ASITA DAN PHRI: Sampaikan perkembangan terakhir sutuasi pariwisata di Kintamani
Sementara itu dari pihak Asita, HPI, dan PHRI hadir Ketua PHRI Bangli DR. I Ketut Mardjana, Sekretaris Asita Putu Winastra, Wayan Mantik, Rena, Wayan Winurjaya, Ketut Putranata dll.
Dari rapat dengar pendapat yang berlangsung lebih dari 2
jam, baik pemaparan dari Asita dan PHRI maupun tanggapan dari anggota Dewan mencapai
keputusan bahwa DPRD Bangli segera akan menerbitkan rekomendasi terkait penundaan
tarif retribusi masuki kawasan Kintamani.

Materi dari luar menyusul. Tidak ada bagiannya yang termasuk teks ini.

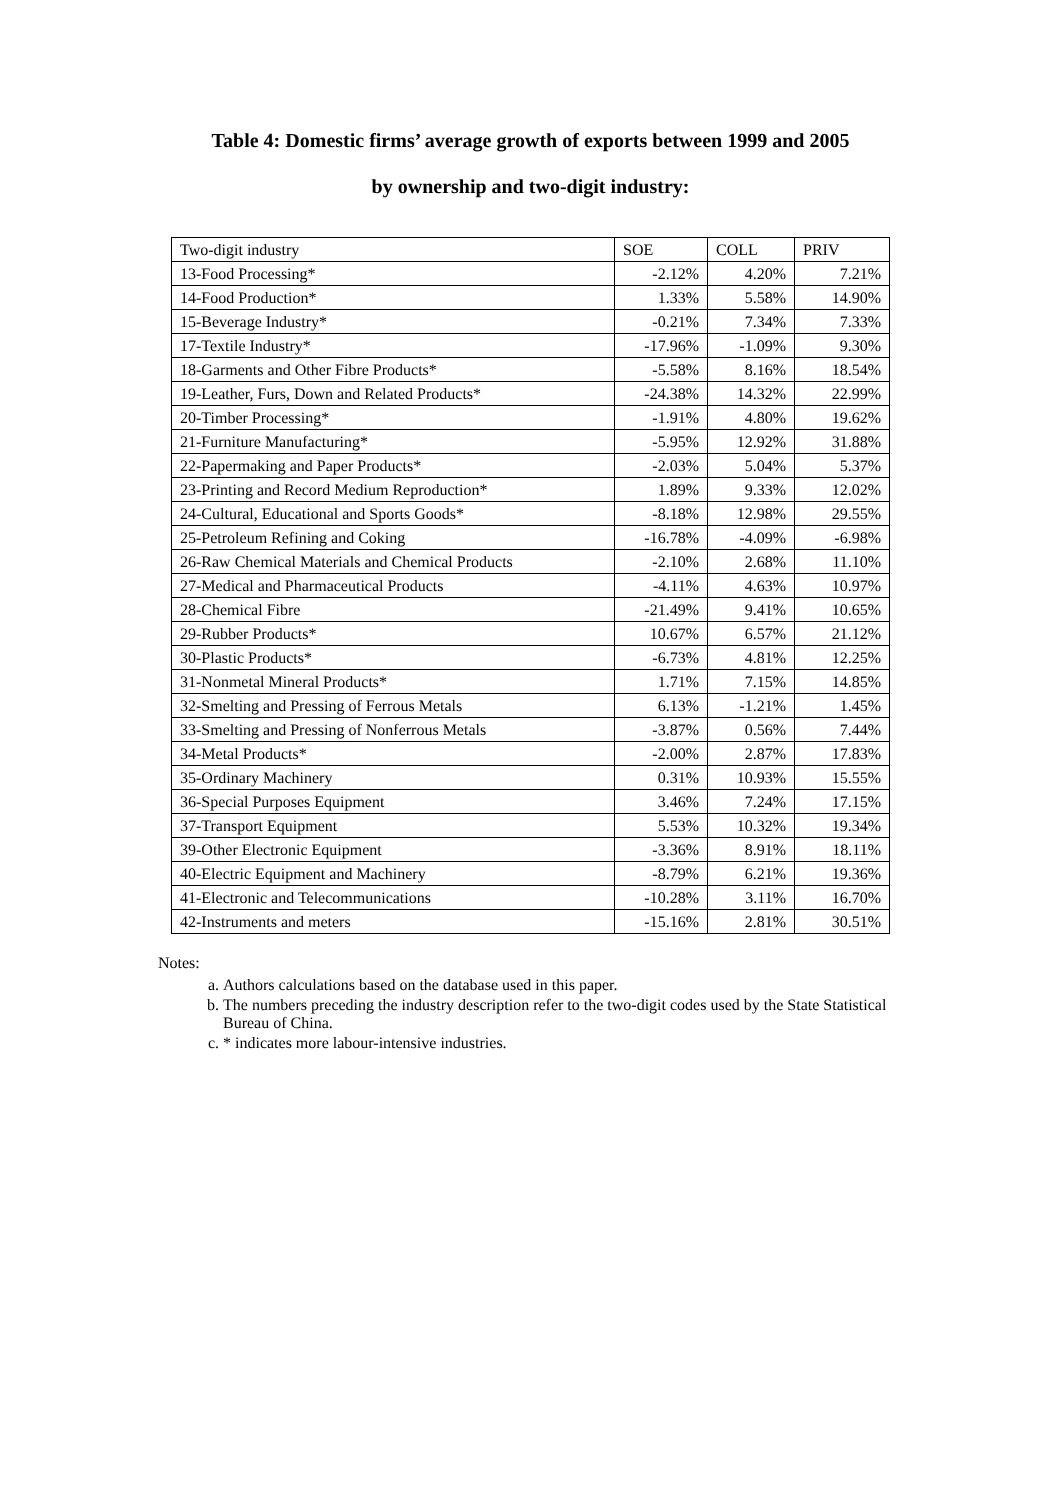Table 4: Domestic firms’ average growth of exports between 1999 and 2005
by ownership and two-digit industry:
| Two-digit industry | SOE | COLL | PRIV |
| --- | --- | --- | --- |
| 13-Food Processing* | -2.12% | 4.20% | 7.21% |
| 14-Food Production* | 1.33% | 5.58% | 14.90% |
| 15-Beverage Industry* | -0.21% | 7.34% | 7.33% |
| 17-Textile Industry* | -17.96% | -1.09% | 9.30% |
| 18-Garments and Other Fibre Products* | -5.58% | 8.16% | 18.54% |
| 19-Leather, Furs, Down and Related Products* | -24.38% | 14.32% | 22.99% |
| 20-Timber Processing* | -1.91% | 4.80% | 19.62% |
| 21-Furniture Manufacturing* | -5.95% | 12.92% | 31.88% |
| 22-Papermaking and Paper Products* | -2.03% | 5.04% | 5.37% |
| 23-Printing and Record Medium Reproduction* | 1.89% | 9.33% | 12.02% |
| 24-Cultural, Educational and Sports Goods* | -8.18% | 12.98% | 29.55% |
| 25-Petroleum Refining and Coking | -16.78% | -4.09% | -6.98% |
| 26-Raw Chemical Materials and Chemical Products | -2.10% | 2.68% | 11.10% |
| 27-Medical and Pharmaceutical Products | -4.11% | 4.63% | 10.97% |
| 28-Chemical Fibre | -21.49% | 9.41% | 10.65% |
| 29-Rubber Products* | 10.67% | 6.57% | 21.12% |
| 30-Plastic Products* | -6.73% | 4.81% | 12.25% |
| 31-Nonmetal Mineral Products* | 1.71% | 7.15% | 14.85% |
| 32-Smelting and Pressing of Ferrous Metals | 6.13% | -1.21% | 1.45% |
| 33-Smelting and Pressing of Nonferrous Metals | -3.87% | 0.56% | 7.44% |
| 34-Metal Products* | -2.00% | 2.87% | 17.83% |
| 35-Ordinary Machinery | 0.31% | 10.93% | 15.55% |
| 36-Special Purposes Equipment | 3.46% | 7.24% | 17.15% |
| 37-Transport Equipment | 5.53% | 10.32% | 19.34% |
| 39-Other Electronic Equipment | -3.36% | 8.91% | 18.11% |
| 40-Electric Equipment and Machinery | -8.79% | 6.21% | 19.36% |
| 41-Electronic and Telecommunications | -10.28% | 3.11% | 16.70% |
| 42-Instruments and meters | -15.16% | 2.81% | 30.51% |
Notes:
a. Authors calculations based on the database used in this paper.
b. The numbers preceding the industry description refer to the two-digit codes used by the State Statistical Bureau of China.
c. * indicates more labour-intensive industries.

DR. I KETUT MARDJANA: Ketua PHRI BPC Bangli
Ketut Mardjana yang berkesempatan sebagai pembicara pertama mewakili PHRI Bangli begitu lugas menyampaikan perihal surat yang dilayangkan kepada Bupati yang sampai saat ini belum mendapat tanggapan. Mardjana menegaskan inti dari surat tersebut pertama, permohonan penundaan pemberlakuan kenaikan tarif retribusi memasuki daerah pariwisata Geopark Batur dan mengkoordinasikan serta mengkonsolidasikan berbagai jenis pungutan yang ada guna menghilangkan kesan mahalnya berpariwisata ke Bangli.
Kedua, meminta Pemkab Bangli menunda pelaksanaan Perbup
37/2019 sampai dengan kondisi pariwisata Bangli kembali kondusif. Ketiga, meminta
Pemkab mengkaji secara hukum penerapan tiket
masuk yang dilaksanakan di jalan raya Denpasar Singaraja melalui Kintamani, serta
keempat, meminta kepada Pemkab Bangli agar setiap kebijakan yang diambil lebih
berpihak kepada pertumbuhan ekonomi rakyat.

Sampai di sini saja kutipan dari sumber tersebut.